Stolz auf „gesunden Volksverstand“

Unser Schweizer System mit der direkten Demokratie ist einzigartig und erhält viel Bewunderung. Ich erinnere mich, wie wir Freunden in Chicago unser System zu erklären versuchten. Gary stellte erstaunt und bewundernd fest, dass ein so kleines Land weltweit in vielen Bereichen top aufgestellt und nie in grosse Konflikte verwickelt sei.

So sehr ich eigentlich Freund von klarem Leadership bin, so sehr überzeugt mich der Schweizer Weg mit einem Mix von Neutralität, Kollegialitätsbehörden und direkter Demokratie. Gerade der Volkswille hat eine ausgleichende Kraft und unser System mag zwar schwerfällig sein, doch wir holen alle anderen Länder wieder auf, weil wir nicht den mühsamen Zickzack-Kurs von links nach rechts, von Regierung zu Opposition gehen müssen. Als lösungsorientierter Mittepolitiker ist mir diese Lösungssuche in Sachfragen sowieso viel lieber als ein starres Rechts-Links-Muster.

Auch wenn ich persönlich nicht mit jeder Abstimmung glücklich bin, erfüllt mich die Schweizerische Eigenheit mit den regelmässigen Willensbekundungen der Bevölkerung mit Stolz und Dankbarkeit. Dankbarkeit, in einem Land leben zu dürfen, in dem das Wir über wichtige Frage entscheiden darf. Und Stolz, weil der Volkswille nicht einfach von einem „Volksegoismus“ getrieben ist, sondern ganz oft die Vernunft über persönlichen Vorteilen obsiegt.

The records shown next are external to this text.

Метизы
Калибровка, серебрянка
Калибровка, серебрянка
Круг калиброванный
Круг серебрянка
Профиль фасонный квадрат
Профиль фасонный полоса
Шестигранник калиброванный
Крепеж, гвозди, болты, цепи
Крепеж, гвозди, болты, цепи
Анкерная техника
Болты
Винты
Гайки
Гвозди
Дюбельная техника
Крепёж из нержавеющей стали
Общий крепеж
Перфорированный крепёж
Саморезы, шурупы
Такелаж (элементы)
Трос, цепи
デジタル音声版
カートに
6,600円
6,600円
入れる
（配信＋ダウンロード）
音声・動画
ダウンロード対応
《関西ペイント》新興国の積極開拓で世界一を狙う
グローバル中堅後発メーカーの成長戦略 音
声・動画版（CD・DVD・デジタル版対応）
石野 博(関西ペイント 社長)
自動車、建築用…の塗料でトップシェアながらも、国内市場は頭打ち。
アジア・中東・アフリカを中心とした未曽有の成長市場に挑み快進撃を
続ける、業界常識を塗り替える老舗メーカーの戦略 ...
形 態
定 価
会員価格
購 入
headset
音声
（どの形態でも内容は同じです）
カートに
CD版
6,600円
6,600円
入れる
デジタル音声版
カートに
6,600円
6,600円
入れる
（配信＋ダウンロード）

Noch immer habe ich einen deutschen Kollegen im Ohr, der meinte, es würde wohl kein anderes Land per Volksabstimmung zusätzliche Ferienwochen ablehnen. Während mir in der ganzen Corona-Diskussion doch erhebliche Zweifel am viel zitierten „gesunden Menschenverstand“ kamen, glaube ich an so etwas wie einen „gesunden Volksverstand“. Als Einzelne mögen wir uns in einer Sache verrennen, als Volk werden wir gemeinsam immer wieder einen gangbaren Weg finden.

„I bi dr gäge – wägem Töfflifahre“

Dieser „gesunde Volksverstand“ funktioniert aber nur so lange gut, wie wir alle die Fähigkeit besitzen, einen Schritt zurückzutreten und versuchen eine Sachlage in grösseren Zusammenhängen als der eigenen Lebensrealität zu betrachten.

Die gegenwärtigen Diskussionen um das CO2-Gesetz zeigen, wie umkämpft dieses Miteinander vom Ich und dem Grossen Ganzen ist. Meinem Sohn, der den haushälterischen Umgang mit seinem Jugendlohn noch am Einüben ist, kann ich verzeihen, wenn er, im Grunde atypisch für seine Ansichten, auf SVP-Parolen aufspringt und sagt: „Ich würde nein stimmen, ich will doch nicht, dass die Tankfüllung für mein ‚Töffli‘ (Mofa) teurer wird.“

Dass seine Rechnung wahrscheinlich nicht mal stimmt, weil er ja Töffli fährt, aber nicht in der Welt herumjettet und somit mehr Geld zurückkriegt, ist hier nur eine Nebensache.

Was mich beschäftigt, ist, dass der „gesunde Volksverstand“ genauso wie der „gesunde Menschenverstand“ bedroht ist. Er wird verloren gehen, wenn wir uns vom bequemen Egoismus treiben lassen: Der persönliche Profit sollte nicht das Mass aller Dinge sein bei unseren Entscheidungen – weder bei Volksabstimmungen noch im persönlichen Verhalten.

Ganz nach dem Motto: Klimaneutralität ist super – so lange ich mich nicht beschränken muss. Windenergie ist super – so lange das Windrad nicht in meiner Nähe aufgebaut wird.

Ich hoffe, dass auch bei den kommenden Abstimmungen der „gesunde Volksverstand“ über den persönlichen Profit gewinnen wird.

Glücksaufgabe

Beteilige dich an der Abstimmung, denn das macht glücklich.

Mindestens die Tatsache, dass wir die Möglichkeit haben, via Volksabstimmungen zu partizipieren macht nachweislich glücklich (das zeigen Ländervergleiche). Ob wir das Stimmrecht auch wirklich beanspruchen, ist dann eine andere Sache.